Yeah I know about pinyin & all that. The wholesale adoption of it in the media in the last 15 years is kind of annoying when the subject is historical figures, since they never include the old spelling of it. One day they were calling him Mao Tse-tung, the next it was Mao Zedong, with no helpful hint that it was the same old bastard they were talking about.
The old system really is bogus though, a lot of those spellings aren’t even close to what the the actual sounds are.
Zai jian
Oh, and as regards all those ” X’s and q’s” and how to pronounce them — you can’t, without intensive study of the language. There are quite a few sounds in Chinese that are outright alien to an English speaker’s ear. If you tried to say some of those sounds you’d probably sound something like Elmer Fudd to a Chinese speaker.

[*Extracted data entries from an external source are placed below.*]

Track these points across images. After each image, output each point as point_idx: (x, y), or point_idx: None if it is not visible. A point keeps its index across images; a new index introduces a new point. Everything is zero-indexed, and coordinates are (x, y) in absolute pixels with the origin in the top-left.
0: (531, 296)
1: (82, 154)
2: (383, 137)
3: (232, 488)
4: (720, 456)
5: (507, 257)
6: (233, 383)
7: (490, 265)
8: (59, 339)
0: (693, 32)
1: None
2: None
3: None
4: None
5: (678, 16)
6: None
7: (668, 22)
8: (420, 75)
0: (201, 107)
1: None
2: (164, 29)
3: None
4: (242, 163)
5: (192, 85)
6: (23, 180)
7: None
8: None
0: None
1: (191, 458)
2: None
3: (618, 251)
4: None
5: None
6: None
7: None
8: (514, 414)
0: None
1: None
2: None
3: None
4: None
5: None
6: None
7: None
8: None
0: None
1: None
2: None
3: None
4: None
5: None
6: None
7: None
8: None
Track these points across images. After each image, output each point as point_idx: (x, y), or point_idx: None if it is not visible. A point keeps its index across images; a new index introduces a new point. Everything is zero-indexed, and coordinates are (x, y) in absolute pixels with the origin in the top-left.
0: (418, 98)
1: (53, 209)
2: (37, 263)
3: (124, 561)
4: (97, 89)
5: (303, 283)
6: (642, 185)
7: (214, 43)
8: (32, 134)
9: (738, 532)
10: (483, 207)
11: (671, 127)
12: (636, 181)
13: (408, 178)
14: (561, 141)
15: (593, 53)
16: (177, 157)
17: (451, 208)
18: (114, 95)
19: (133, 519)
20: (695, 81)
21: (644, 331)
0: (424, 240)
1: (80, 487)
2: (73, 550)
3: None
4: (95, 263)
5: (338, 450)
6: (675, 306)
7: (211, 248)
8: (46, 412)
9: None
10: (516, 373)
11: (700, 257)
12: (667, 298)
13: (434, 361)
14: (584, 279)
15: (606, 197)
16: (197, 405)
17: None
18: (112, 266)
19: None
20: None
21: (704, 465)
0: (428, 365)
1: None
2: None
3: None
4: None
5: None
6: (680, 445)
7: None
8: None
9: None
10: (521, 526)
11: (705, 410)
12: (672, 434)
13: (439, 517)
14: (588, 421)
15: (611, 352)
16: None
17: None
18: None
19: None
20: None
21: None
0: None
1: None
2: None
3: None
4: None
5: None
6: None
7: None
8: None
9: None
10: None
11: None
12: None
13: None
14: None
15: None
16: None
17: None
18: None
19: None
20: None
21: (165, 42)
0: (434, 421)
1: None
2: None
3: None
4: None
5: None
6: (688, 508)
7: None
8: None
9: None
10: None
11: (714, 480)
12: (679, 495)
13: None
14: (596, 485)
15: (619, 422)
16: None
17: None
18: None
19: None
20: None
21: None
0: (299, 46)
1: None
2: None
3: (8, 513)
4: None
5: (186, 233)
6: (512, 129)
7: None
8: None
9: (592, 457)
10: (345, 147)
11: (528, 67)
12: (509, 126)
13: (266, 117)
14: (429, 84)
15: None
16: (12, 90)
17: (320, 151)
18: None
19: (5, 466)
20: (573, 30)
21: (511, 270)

Tim, (not that anyone is still likely to be reading this thread) I think I basically agreed with you in my posts. And I didn’t mean to suggest that Reason be 100% policy wonkery — that would be, well, unreasonable.
My eight-year-old enjoys the Potter books and shows no interest whatever in the Romantic poets, Chinese pronunciation, the collected works of Ayn Rand, Austrian economics or literary criticism. He seems to be an emotivist when it comes to normative matters, while his older brother is more of a prescriptivist. I suppose I’m a failed parent.
D.A. et al:
I’ve got no beef with anyone who likes Rowling. I like Steven King and Ramsey Campbell myself.
I just thought Euphrosyne was laying it on a little thick with the spurious “chivalry.” Rowling is getting persecuted all the way to the bank. This falls under the category of kicking somebody when they’re up.
I once got chidden (chided?) for talking “mean” about Oprah Winfrey. My response: by definition, you can’t be mean to a billionaire. Every night she goes to bed with her head still attached to her body, she should thank God for a good day.